In a new lawsuit, a group of venture capitalists says the Trump administration erred by delaying a program meant to help entrepreneurs from other countries start businesses in the United States.
The International Entrepreneur Rule, created under the Obama administration, was designed to give foreign-born startup founders a way to remain in the US while they build businesses, but this year, the Department of Homeland Security blocked the rule, just before it was set to go into effect in July. The rule is now set to go into effect next year, but the Trump administration may also scrap the plan entirely.
The National Venture Capital Association, which represents a coalition of venture capitalists in the US, says the Trump administration failed to follow proper procedure when it delayed the rule.
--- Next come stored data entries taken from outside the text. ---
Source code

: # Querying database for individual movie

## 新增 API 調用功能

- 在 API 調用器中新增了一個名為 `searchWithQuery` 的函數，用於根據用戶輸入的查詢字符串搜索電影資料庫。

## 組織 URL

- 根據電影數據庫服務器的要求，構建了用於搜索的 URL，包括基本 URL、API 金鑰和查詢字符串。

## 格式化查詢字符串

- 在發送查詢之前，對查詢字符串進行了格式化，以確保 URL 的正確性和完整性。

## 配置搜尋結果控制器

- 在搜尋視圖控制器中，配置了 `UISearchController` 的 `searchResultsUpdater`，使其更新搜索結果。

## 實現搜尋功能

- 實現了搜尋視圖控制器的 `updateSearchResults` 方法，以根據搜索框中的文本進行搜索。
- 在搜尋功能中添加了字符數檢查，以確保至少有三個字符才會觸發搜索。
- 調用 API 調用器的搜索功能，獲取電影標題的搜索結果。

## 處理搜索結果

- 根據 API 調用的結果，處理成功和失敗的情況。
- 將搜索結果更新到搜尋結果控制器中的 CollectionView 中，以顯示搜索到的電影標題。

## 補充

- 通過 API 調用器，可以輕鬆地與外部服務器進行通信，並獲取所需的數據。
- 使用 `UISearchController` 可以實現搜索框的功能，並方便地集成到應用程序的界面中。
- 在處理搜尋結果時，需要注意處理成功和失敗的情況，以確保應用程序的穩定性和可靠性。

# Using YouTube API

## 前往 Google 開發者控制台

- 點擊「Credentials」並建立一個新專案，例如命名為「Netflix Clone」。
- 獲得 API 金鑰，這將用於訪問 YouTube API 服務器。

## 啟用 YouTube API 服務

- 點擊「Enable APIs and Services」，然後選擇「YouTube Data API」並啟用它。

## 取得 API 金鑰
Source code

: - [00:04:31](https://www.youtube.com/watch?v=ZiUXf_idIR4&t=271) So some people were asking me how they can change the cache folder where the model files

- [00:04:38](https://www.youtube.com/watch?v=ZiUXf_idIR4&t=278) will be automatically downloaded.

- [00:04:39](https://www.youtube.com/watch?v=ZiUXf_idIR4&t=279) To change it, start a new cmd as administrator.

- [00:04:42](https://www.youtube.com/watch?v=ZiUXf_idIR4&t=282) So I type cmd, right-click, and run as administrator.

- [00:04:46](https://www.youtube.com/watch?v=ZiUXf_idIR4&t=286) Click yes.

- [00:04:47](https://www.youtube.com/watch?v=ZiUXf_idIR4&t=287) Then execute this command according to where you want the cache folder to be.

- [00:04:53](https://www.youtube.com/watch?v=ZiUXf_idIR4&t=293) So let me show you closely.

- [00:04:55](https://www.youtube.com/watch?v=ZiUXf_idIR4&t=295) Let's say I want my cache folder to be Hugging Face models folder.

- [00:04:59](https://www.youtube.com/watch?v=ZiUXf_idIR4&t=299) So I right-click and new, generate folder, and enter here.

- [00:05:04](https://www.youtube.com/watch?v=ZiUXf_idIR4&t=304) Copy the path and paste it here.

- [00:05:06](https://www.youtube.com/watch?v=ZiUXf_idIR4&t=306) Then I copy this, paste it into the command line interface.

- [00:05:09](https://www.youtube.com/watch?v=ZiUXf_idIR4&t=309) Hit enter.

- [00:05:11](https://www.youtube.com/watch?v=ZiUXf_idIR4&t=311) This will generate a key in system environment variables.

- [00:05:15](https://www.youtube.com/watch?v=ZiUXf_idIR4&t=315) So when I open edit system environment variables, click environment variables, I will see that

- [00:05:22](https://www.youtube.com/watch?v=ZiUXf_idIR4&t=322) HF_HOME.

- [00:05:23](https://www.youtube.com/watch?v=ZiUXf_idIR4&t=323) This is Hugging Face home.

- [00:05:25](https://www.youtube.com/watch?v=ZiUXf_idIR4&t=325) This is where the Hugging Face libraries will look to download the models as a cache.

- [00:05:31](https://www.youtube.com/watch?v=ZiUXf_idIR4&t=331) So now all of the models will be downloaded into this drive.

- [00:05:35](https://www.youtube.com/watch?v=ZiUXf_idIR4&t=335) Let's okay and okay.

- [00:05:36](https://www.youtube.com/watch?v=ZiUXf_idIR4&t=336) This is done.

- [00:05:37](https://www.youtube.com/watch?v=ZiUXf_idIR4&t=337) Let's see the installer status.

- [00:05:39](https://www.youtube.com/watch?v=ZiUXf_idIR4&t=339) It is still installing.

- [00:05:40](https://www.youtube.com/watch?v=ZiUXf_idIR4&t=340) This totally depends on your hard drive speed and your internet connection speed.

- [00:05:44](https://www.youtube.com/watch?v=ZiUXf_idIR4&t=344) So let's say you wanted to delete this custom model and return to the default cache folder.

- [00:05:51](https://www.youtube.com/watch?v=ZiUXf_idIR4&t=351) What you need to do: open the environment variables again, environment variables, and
The lawsuit argues that the administration should have requested public comments before making the change, and asks a court to force the implementation of the rule.
The lawsuit includes two United Kingdom citizens as plaintiffs, Atma and Anand Krishna, who launched a digital payments system in the US and received funding for the company, but do not have a legal way to stay and run the operation.
“Immigrant entrepreneurs play a vital role in strengthening the U.S. economy, creating new jobs for Americans and pushing the boundaries of innovation,” NVCA president and CEO Bobby Franklin said in a statement. “Rather than throw up roadblocks that prevent them from bringing their talent and ingenuity to our shores, we should welcome them with open arms.”